● **Documento di origine**:
A Kivik, la cittadina sul Baltico nel sud est della Svezia dove trascorro questo scampolo di vacanza, è tutto un fare i bagagli. Le Volvo station wagon cariche di valige, muovono verso Stoccolma, Malmö, Lund. A Ferragosto tutto ricomincia. Da lunedì riaprono le scuole e si torna al lavoro. Parte anche la campagna elettorale: il 19 settembre gli svedesi votano e tutti i sondaggi prevedono la vittoria dei socialdemocratici. Jacob Wallenberg, erede della famiglia che controlla indirettamente circa la metà della borsa di Stoccolma (Ericsson, Abb, Electrolux, SAS fanno capo a Investor, la portaerei finanziaria del gruppo) teme una radicale svolta a sinistra e ha manifestato la preoccupazione sua e dei suoi pari. 

La coalizione moderata guidata da Frederik Reinfeldt non ha governato male, anzi ha assicurato a lungo un buon tasso di crescita mentre il resto d’Europa era in crisi nera (l’unico grave scivolone è colpa della banca centrale che ha rialzato i tassi lo scorso anno), ha aperto e modernizzato un welfare state ansimante, dove il tutto pubblico ha ridotto l’efficienza, appesantito i costi, abbassato il livello dei servizi, a cominciare dall’istruzione. Il sistema sanitario misto sperimentato a Stoccolma funziona, le cosiddette “free school” (sempre statali, ma autonome) hanno attratto gli insegnanti e gli studenti migliori. Però, dopo otto anni e due mandati, gli svedesi vogliono cambiare. 

Se tutto va come previsto il vincitore sarà un ex sindacalista, già capo dei metalmeccanici. Un Landini svedese? Non esattamente perché i metalmeccanici rappresentano l’aristocrazia operaia, meno radicale che in Italia. Tuttavia Kjell Stefan Löfvenis è un socialdemocratico duro e puro che promette più spesa pubblica e soprattutto più tasse. Il tema delle imposte è centrale nella polemica politica: anche un paese dove il mito dello stato sopravvive e con esso il mito di tasse elevate per avere servizi pubblici, lo scontento (non solo dei ricchi, ma dei ceti medi e dei lavoratori dipendenti) ha alimentato vari movimenti di protesta non solo all’estrema destra. Il partito delle donne, ancora nella culla, potrebbe finire in Parlamento e chiede che le tasse vengano usate in chiave femminista. Gli ecologisti, invece, per migliorare l’ambiente e chiudere (a ventiquattro anni dal referendum) le centrali nucleari che ancora forniscono tre quarti dell’elettricità.

● **Attività da svolgere**:
#1 Rispondi in base al testo sulle elezioni in Svezia:
(a) In quale data votano gli svedesi?
(b) Di quale categoria è stato capo il probabile vincitore?
(c) Quale quota dell'elettricità forniscono ancora le centrali nucleari?
#2 Sostituisci "chart" con "graph" nell'elenco, dalla riga con "What is the label" fino alla fine dell'elenco compresa, e riporta soltanto queste righe senza altre modifiche. Ometti le immagini.

● **Dati mostrati**:
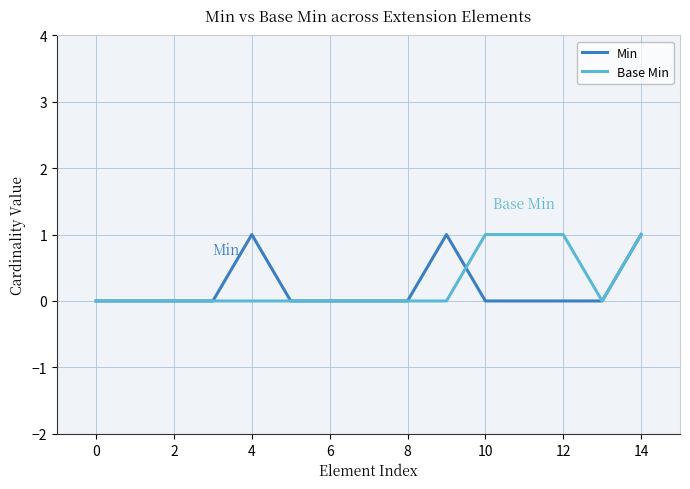

What are all the series names shown in the legend?

Min, Base Min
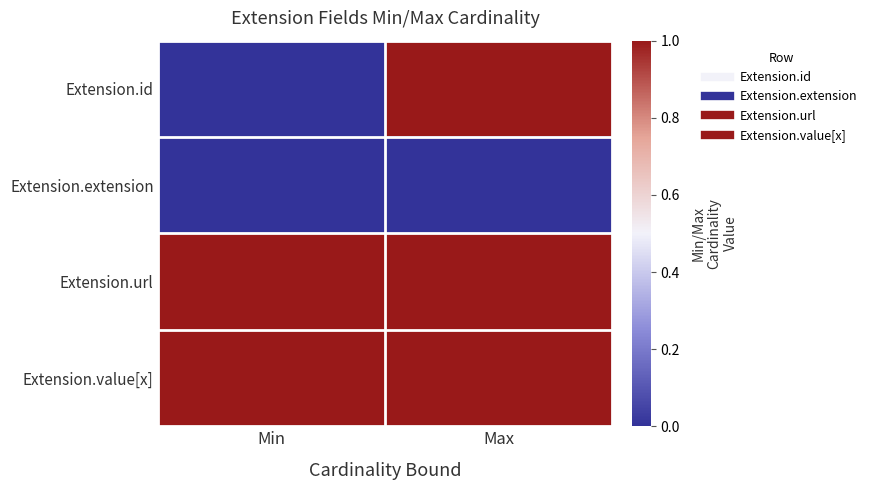

What is the total value across all series at Min?

2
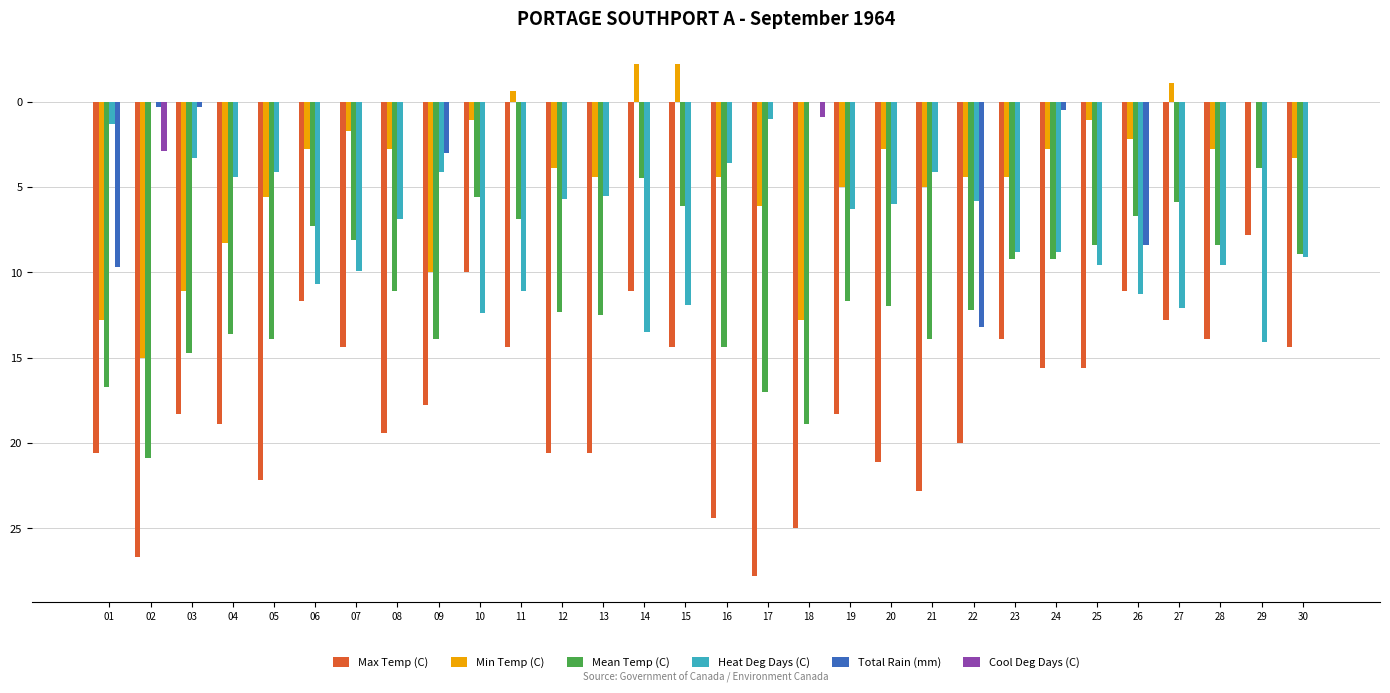

Does the chart contain stacked bars?

No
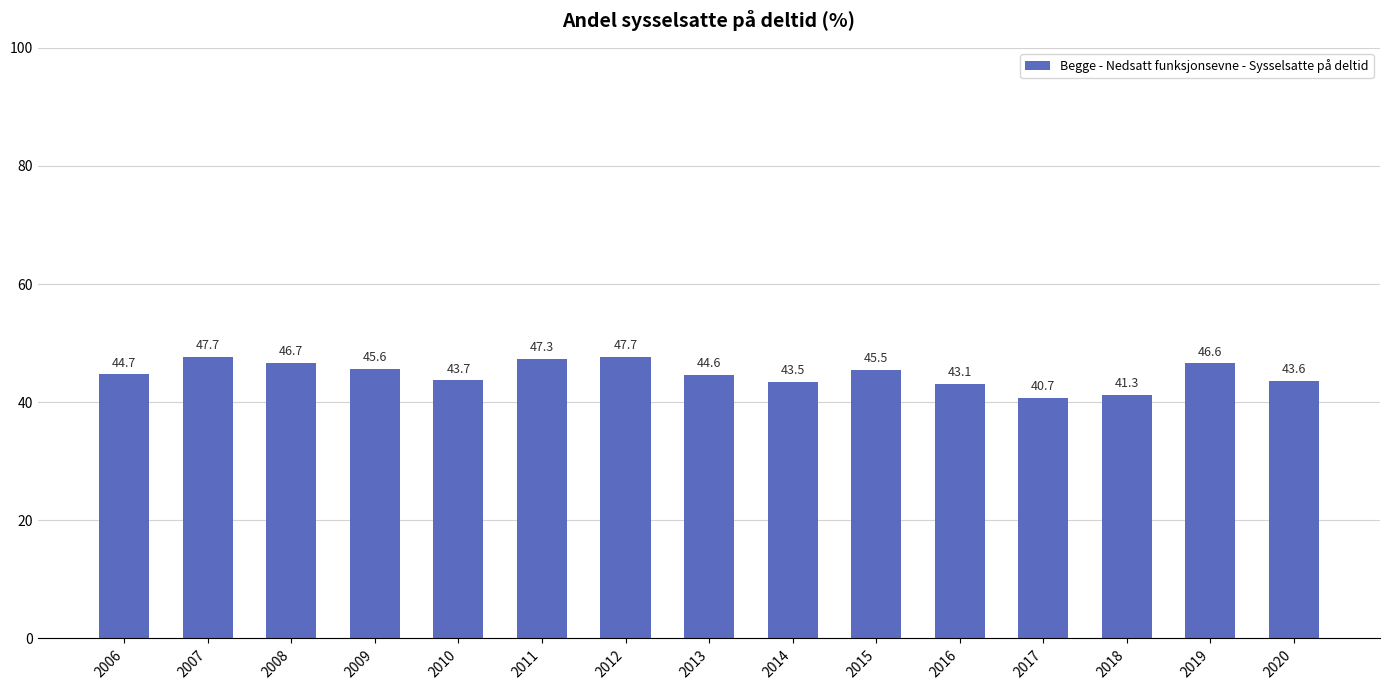

What is the change in value from 2010 to 2018?

-2.4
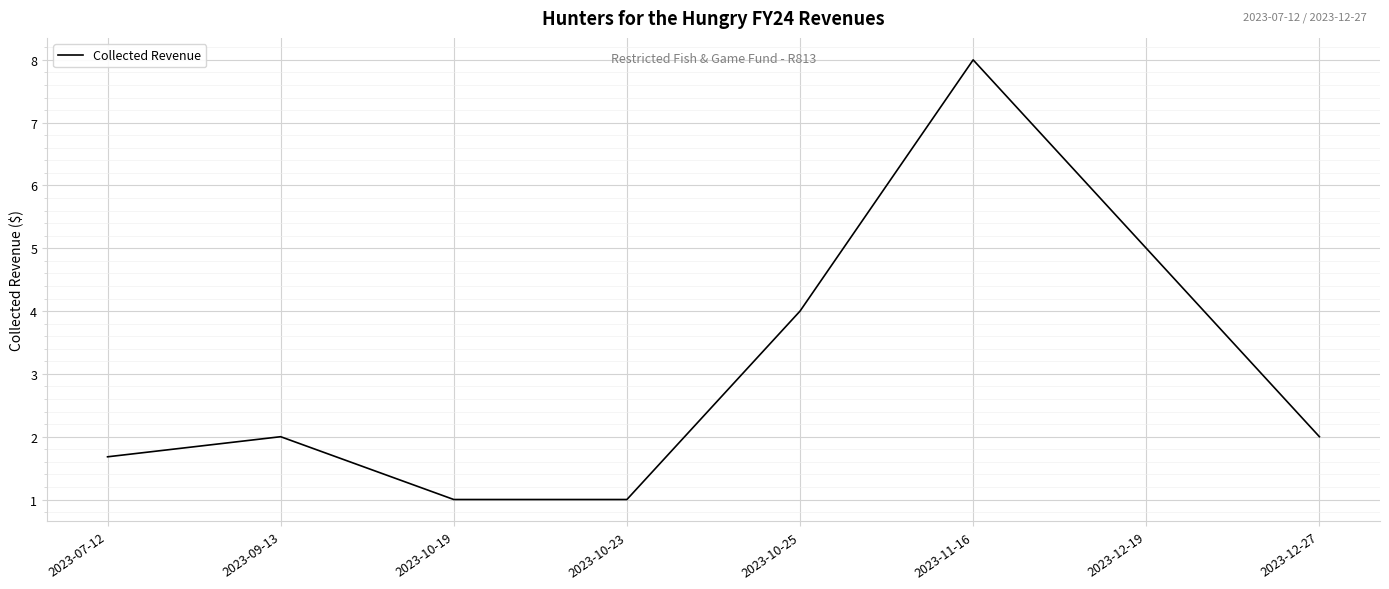

What position from the right is 2023-10-23?

5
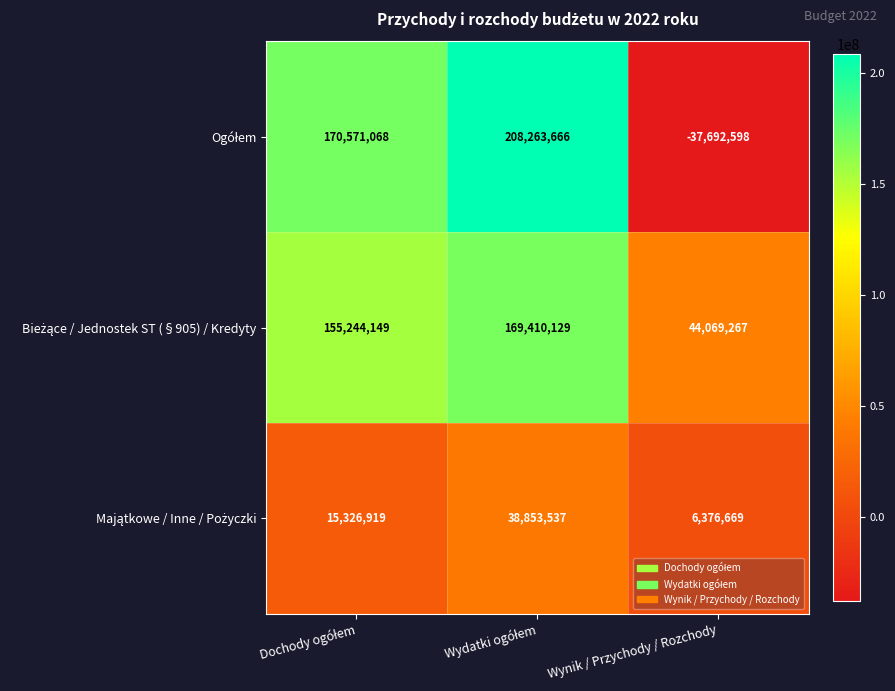

What is the maximum value shown in the chart?

208263666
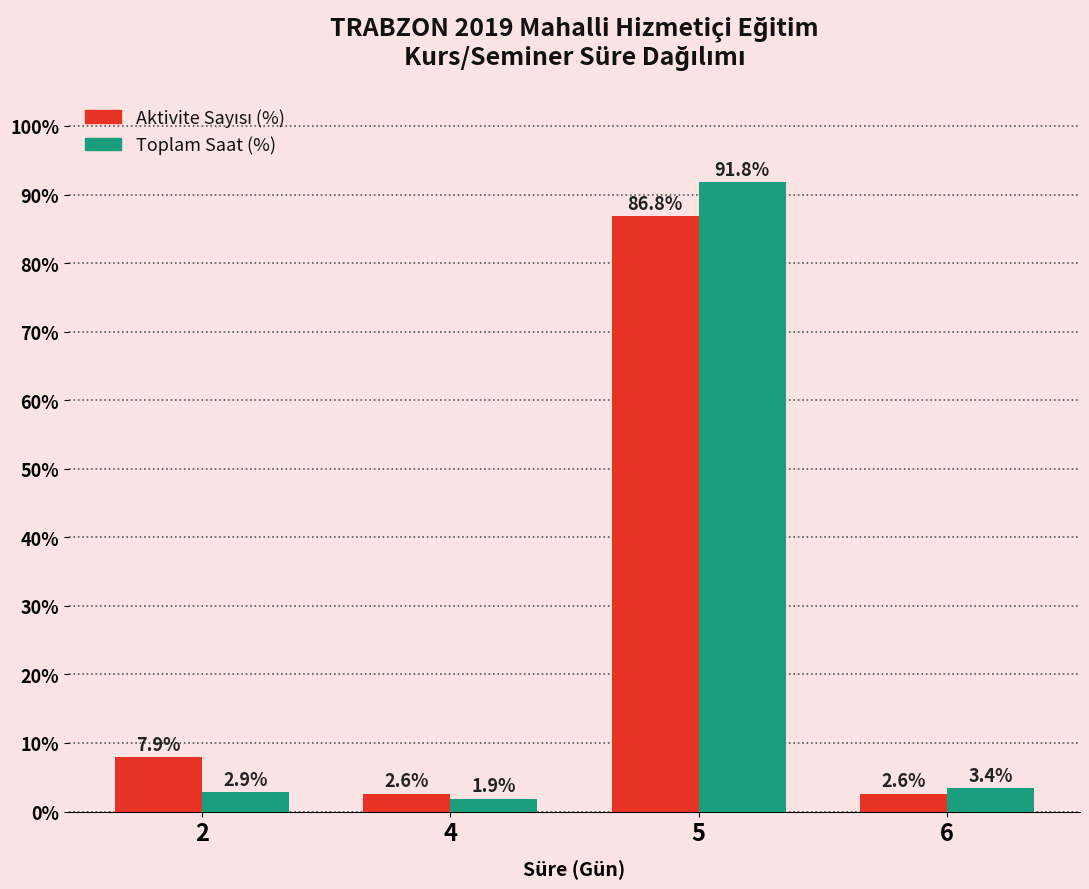

What is the value of the Toplam Saat (%) bar at the 2nd from the left?

1.9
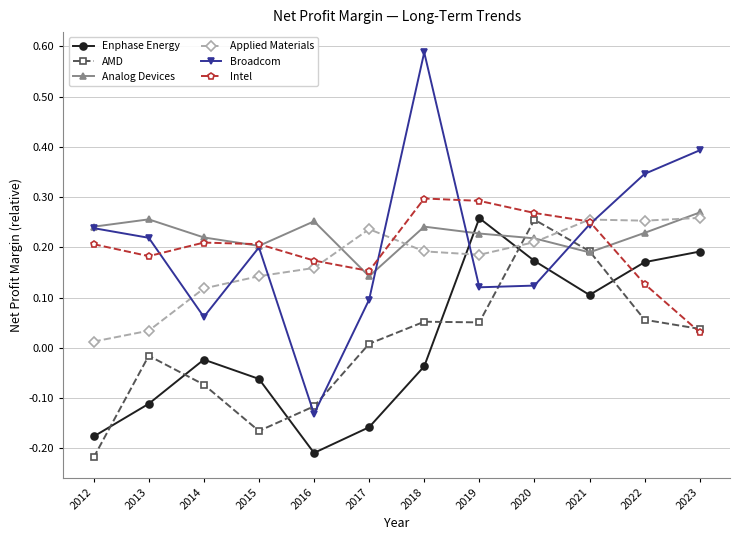

What is the total value across all series at 2019?

1.1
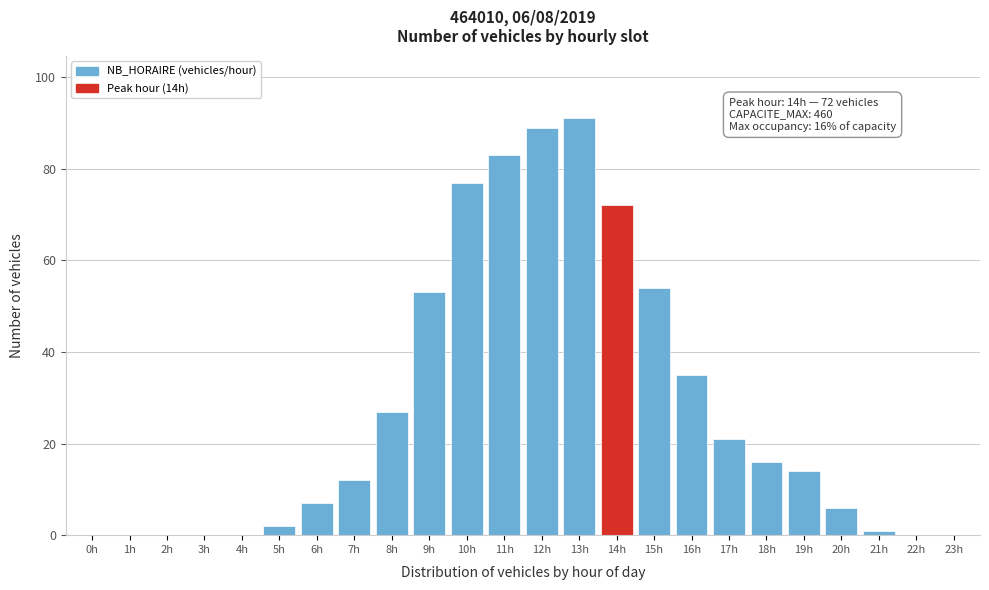

Reading left to right, list all the values displayed in this chart.

0h=0	1h=0	2h=0	3h=0	4h=0	5h=2	6h=7	7h=12	8h=27	9h=53	10h=77	11h=83	12h=89	13h=91	14h=72	15h=54	16h=35	17h=21	18h=16	19h=14	20h=6	21h=1	22h=0	23h=0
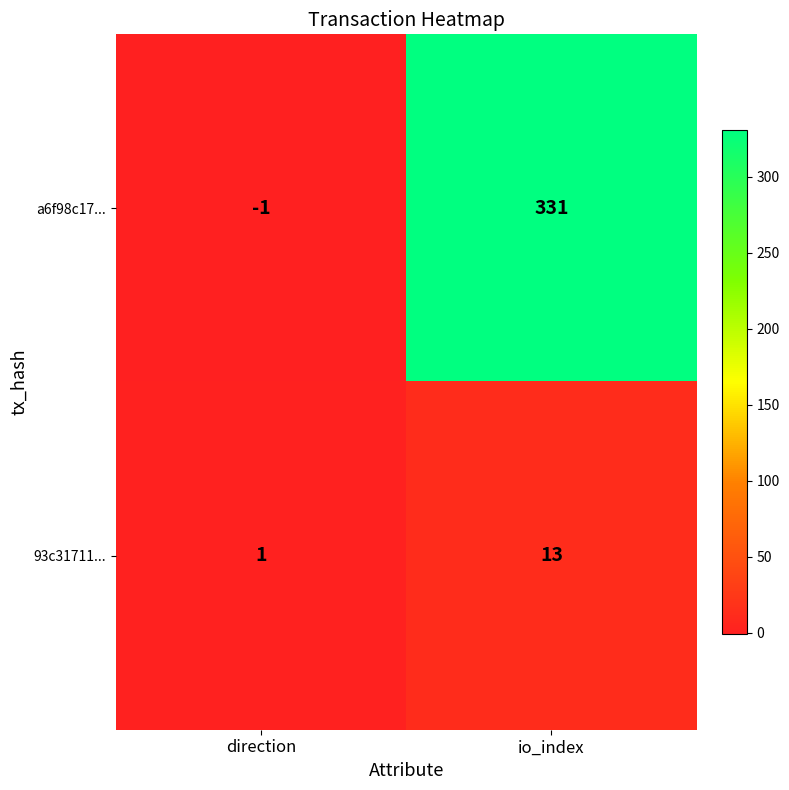

How many data points does each series have?

2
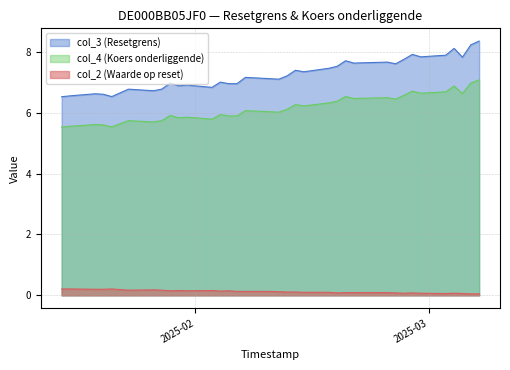

What is the label of the 9th point from the right?

2025-01-29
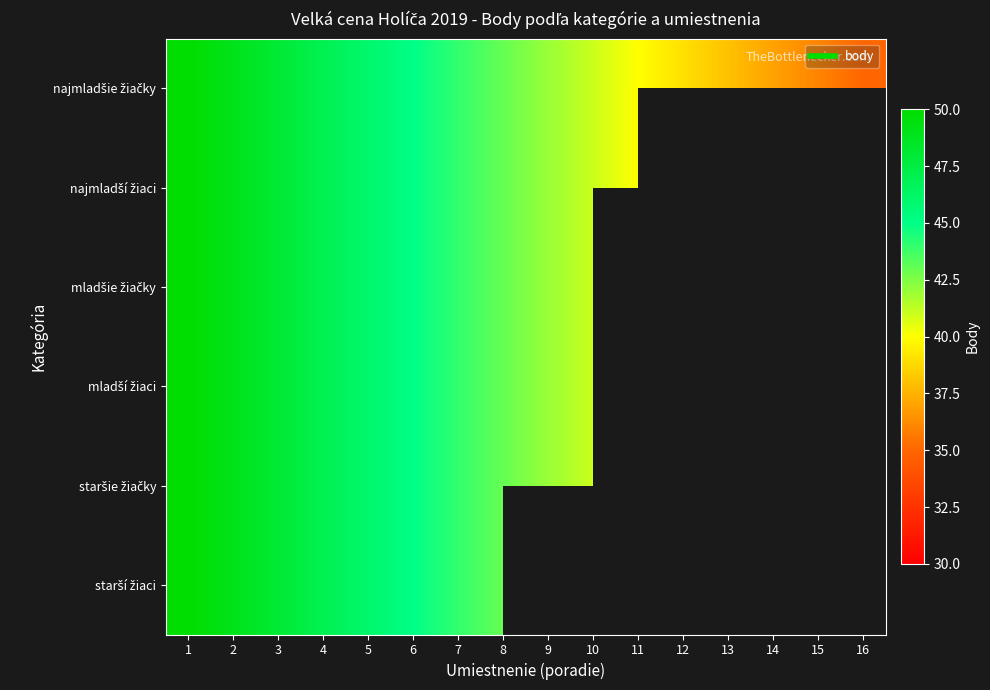

At 1, list the series in order from largest to smallest.

najmladšie žiačky, najmladší žiaci, mladšie žiačky, mladší žiaci, staršie žiačky, starší žiaci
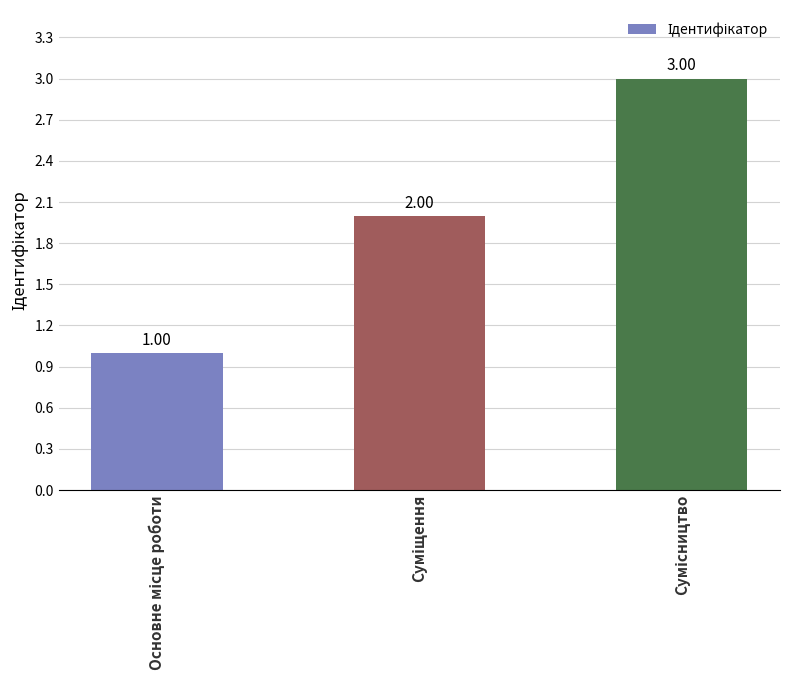

Are the bars horizontal?

No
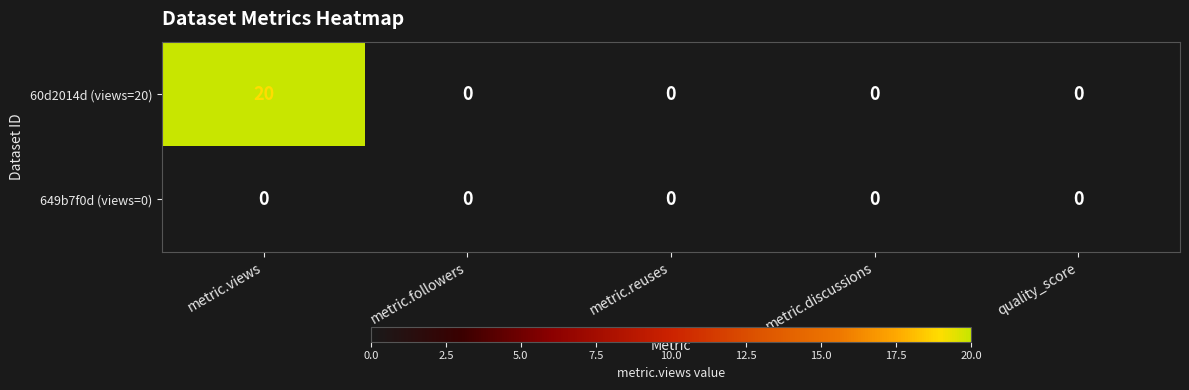

How many categories are shown in the chart?

5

● **Elenco risposte**:
#1
(a) Il 19 settembre.
(b) Dei metalmeccanici.
(c) Tre quarti.

#2
What is the label of the 9th point from the right?

2025-01-29

At 1, list the series in order from largest to smallest.

najmladšie žiačky, najmladší žiaci, mladšie žiačky, mladší žiaci, staršie žiačky, starší žiaci

Are the bars horizontal?

No

How many categories are shown in the graph?

5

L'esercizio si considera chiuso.